*Northumbria University, UK*

http://computing.unn.ac.uk/staff/CGNR1/

Category Theory as a creature of its time in the mid-twentieth century was developed within the framework of axiomatic set theory. The majority of most standard texts on the subject of Category Theory concentrate on the category of sets. This may well be the main interest for pure mathematicians but the power of Category Theory for applied mathematics extends well beyond the bounds of set theory to problems of the real world that set theory can only model partially or very inadequately. Database theory is an example where even a very pure implementation of set theory in terms of Codd's Relational Model cannot do justice to real world applications of any complexity [Heather & Rossiter 2007]. For reliability and consistency formal representations of natural phenomena need compositional closure, which the work of Gödel has shown cannot be guaranteed in set theory. Many current scientific problems require higher order solutions where reliance on first order models can be not only misleading but possibly dangerous.

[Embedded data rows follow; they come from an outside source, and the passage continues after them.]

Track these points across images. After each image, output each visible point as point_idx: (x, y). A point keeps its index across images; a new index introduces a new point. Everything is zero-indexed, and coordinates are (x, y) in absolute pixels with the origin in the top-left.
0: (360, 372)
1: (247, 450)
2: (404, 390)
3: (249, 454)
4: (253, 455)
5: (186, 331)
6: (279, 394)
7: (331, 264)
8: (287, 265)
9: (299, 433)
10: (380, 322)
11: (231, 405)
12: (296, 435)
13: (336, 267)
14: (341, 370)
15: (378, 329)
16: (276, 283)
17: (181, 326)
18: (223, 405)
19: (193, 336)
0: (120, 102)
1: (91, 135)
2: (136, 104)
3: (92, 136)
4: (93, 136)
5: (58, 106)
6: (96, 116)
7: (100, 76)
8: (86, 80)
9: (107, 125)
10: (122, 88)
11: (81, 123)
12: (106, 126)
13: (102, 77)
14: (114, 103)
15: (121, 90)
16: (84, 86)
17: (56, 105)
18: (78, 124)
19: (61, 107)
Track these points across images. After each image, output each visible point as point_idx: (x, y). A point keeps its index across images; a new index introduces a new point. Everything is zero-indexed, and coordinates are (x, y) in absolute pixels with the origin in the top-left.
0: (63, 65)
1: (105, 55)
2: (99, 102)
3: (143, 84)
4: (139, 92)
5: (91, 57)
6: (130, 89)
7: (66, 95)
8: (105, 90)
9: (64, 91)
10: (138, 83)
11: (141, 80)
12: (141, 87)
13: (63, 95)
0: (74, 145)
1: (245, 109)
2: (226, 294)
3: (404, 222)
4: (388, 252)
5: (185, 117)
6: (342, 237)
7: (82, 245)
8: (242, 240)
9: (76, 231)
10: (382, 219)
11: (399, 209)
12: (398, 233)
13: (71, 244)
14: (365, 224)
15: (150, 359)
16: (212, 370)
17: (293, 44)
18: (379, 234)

Whitehead and Russell who had such an influence in
establishing the prominence of set theory by publishing *Principia Mathematica *both moved on to categorial
way of thinking. Russell produced his advanced type theory and Whitehead his
philosophy of *process*.
Unfortunately both were too early to see the fulfilment of their work in
formal categories. Russell's types only had the tools of set theory and could
never rise above it: Whitehead's *process *however can be elegantly and
(it is possible) exhaustively captured by the *arrow *of category theory
[Heather & Rossiter 2006] but this is still yet to be fully exploited. As
the fundamental nature of *process *is open and dynamic it requires large cartesian closed categories and corresponds to Topos Theory
without the usual additional assumption of the category of natural number
objects.

Consequently applied categories might be considered under the following heads:

1.
__Categorification__

This method reworks an existing or potential set theoretic model to present it in the language of the category of sets. This can only be cosmetic as there will still be the limitations of axiomatic or possibly naïve set theory. There may be advantages of style that can give better insight than the corresponding set theory model from which it is derived. However any advantage may be illusory. If there is no added value it is often easier just to use set theory in these cases;

2.
__N-categories__

The interest in pure Category Theory is currently in higher order categories but as sets and number are comparable the same qualifications operate as for categorification;

3.
__The Category Theory of Models__

By the use of adjunctions in large categories it is possible to classify any first order model, whether constructed using sets or the category of sets, according to its power of modelling higher order natural phenomena in respect of the creativity of the model (the unit of adjointness) or its quality (co-unit of adjointness).

4.
__Applied Topos Theory__

Whitehead's interpretation of the World as *process*
gives an experimental result for the meaning of the categorial
arrow to replace the mathematical axioms of the category of sets. The Universe
is also experimentally found to have the properties of limits and exponentials
which define a topos. Applied Topos Theory does not
therefore derive from mathematics but from physics.

References:

Heather, Michael, & Rossiter, Nick, Process Category Theory, Salzburg International Whitehead Conference, University of Salzburg 3-6 July (2006).

Heather, Michael, Livingstone, David, & Rossiter, Nick, Higher Order Logic and Interoperability in Global Enterprise, AREIN, I-ESA, Madeira, 26-30 March 12pp (2007).